Mallika Writes: Just Speaking


Here it is again

Where would you say a green outlook on life crosses over with rage? My answer would have been, “It doesn’t” for one is all about held back aggression and the other about being in touch with and in harmony with nature. But the great city of New York is turning that assumption on its head.

It  is spring in New York and the weather is as fickle as ever. I landed in 9* C and rain, after following the summer temperatures on the charts,  dressed in Ahmedabadi summer wear. Luckily the next day was warm and sunny. And I ran into eco aggression! David Belt is a developer who became known here last year for developing movable swimming pools out of Dumpsters, huge waste disposal units. This year he has come up with a project called Glassphemy, a psychological recycling experiment. “Recycling is so boring”, he says so he has devised recycling while taking care of city aggression and making it a much more visceral experience. The experiment/experience consists of a 20 x 30 foot clear box with high walls made of steel and bullet proof glass. There is a high platform on one side and a low one on the other, with people on both. The people on the high platform are armed with used glass bottles which they throw and smash against the far glass wall – the fact that there are people safe behind and outside the wall might be a further encouragement – hitting without hurting anyone. As the glass smashes various bright lights go on and the bottles make a stomach churning sound. Then the throwers and the thrown at exchange places. Passersby interviewed after a session say that till you start throwing and hearing the smashes one has no idea how much aggression and anger one carries. And that they feel really unburdened after the experience. The broken glass then gets recycled into new glass bottles on site. May I suggest this to Mr. Gautam to divert the very very high levels of aggression and anger amongst our people? (The bottles in New York are donated by the bars around the site. Perhaps our bootleggers and tipplers can help?)

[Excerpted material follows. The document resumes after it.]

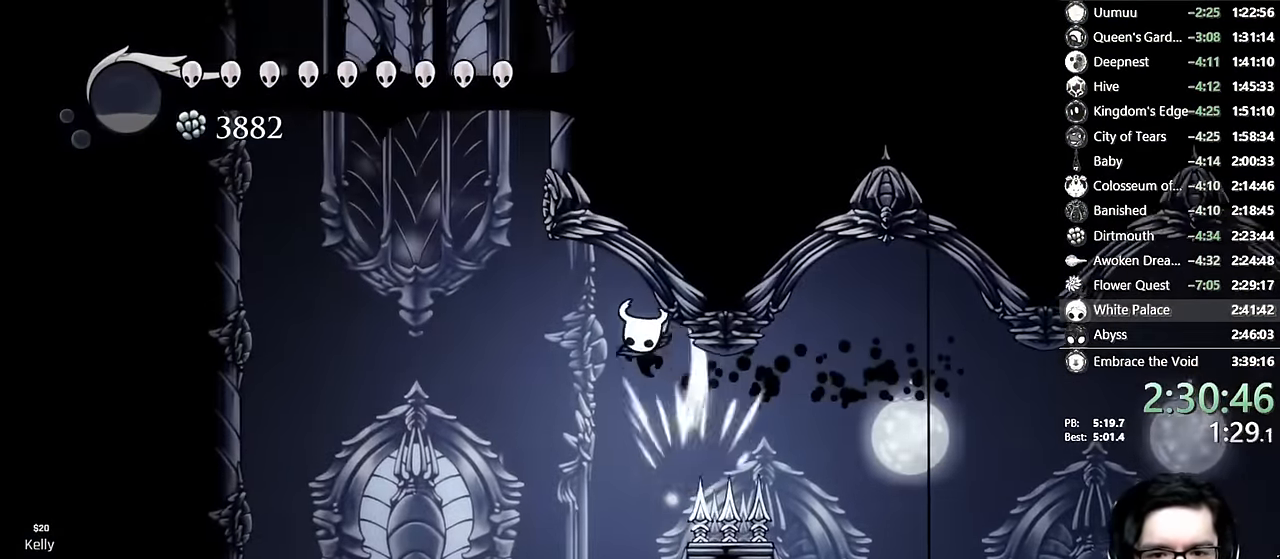
{"buttons": ["A", "DPAD_LEFT"], "left_stick": "center", "right_stick": "center", "events": [[100, "X", "up"], [150, "R2", "down"], [334, "R2", "up"], [417, "A", "down"]]}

And then there is the Theater for One experiment in Times Square. Scene and set designer Christine Jones once had the privilege of watching a magician perform a trick (he pulled out her ace of hearts out of his own mouth) at a distance of two feet and thought, “How amazing it is watching a show at this distance”. (I must invite her to view shows at Natarani!) So she decided to create a mobile theater space where each show would have an audience of one – allowed to enter, free, on a first come first served basis. For the next ten days, with six separate shows ranging from magic to stand up comedy, this is what her theater will offer for six hours at Times Square, as part of the Ties Square Public Arts Project. The theater is a box, 9 feet by 4 feet, but with complex light and sound possibilities on computer consoles. She plans to expand the back stage area a bit to allow scene changes in her next version. There might be single audience members but the list of people who have put this together covers an A 4 sheet.

Another interesting new phenomenon being seen and repeated is of a new offer for employees stuck on small or zero increment jobs in the allegedly austerity driven economy. Terraces and parking lots in many company head quarters are turning into city farms or city farm plots. Employees are being encouraged to go and get their hands dirty, dig the soil, feel the earth and then take hoe whatever organic vegetables they grow there. While not every one is enthused there are enough people who think this is a great diversion from being stuck at the desk – and every one welcomes the booty of fresh greens and reds for a healthier table. This last endeavour is of special interest as Mumbai is also in the throes of similar initiatives. Monisha Narve, the brain behind RUR (Are you Recycing?) and Preeti Patil, Catering Manager at the Port Trust have both started initiatives that are fast catching on and exciting people. Preeti runs an initiative called Urban leaves and besides having turned the huge Port Trust terrace into a virtual green belt with coconut and areca palms, to brinjals, strawberries, bananas and hundred other things, meets other volunteers in a park in Chembur and creates organic vegetable patches to train people to do the same in their balconies and homes. Monish works with other women and in schools to get them to do the same and showed me proudly how all her household green waste is converted, inher balcony and without a stink, into great manure to be used in the pots lining her tiny balcony and outside her windows. In all the Mumbai experiments the households concerned add nothing to the land piles and no green waste gets dumped into the city solid waste.

Many new initiatives to tackle many new urban problems. Thinking out of the box to find solutions is imperative. The more of us to come up with good ideas that are win wins for all concerned, the more successful we will be in sorting out personal as well as societal problems.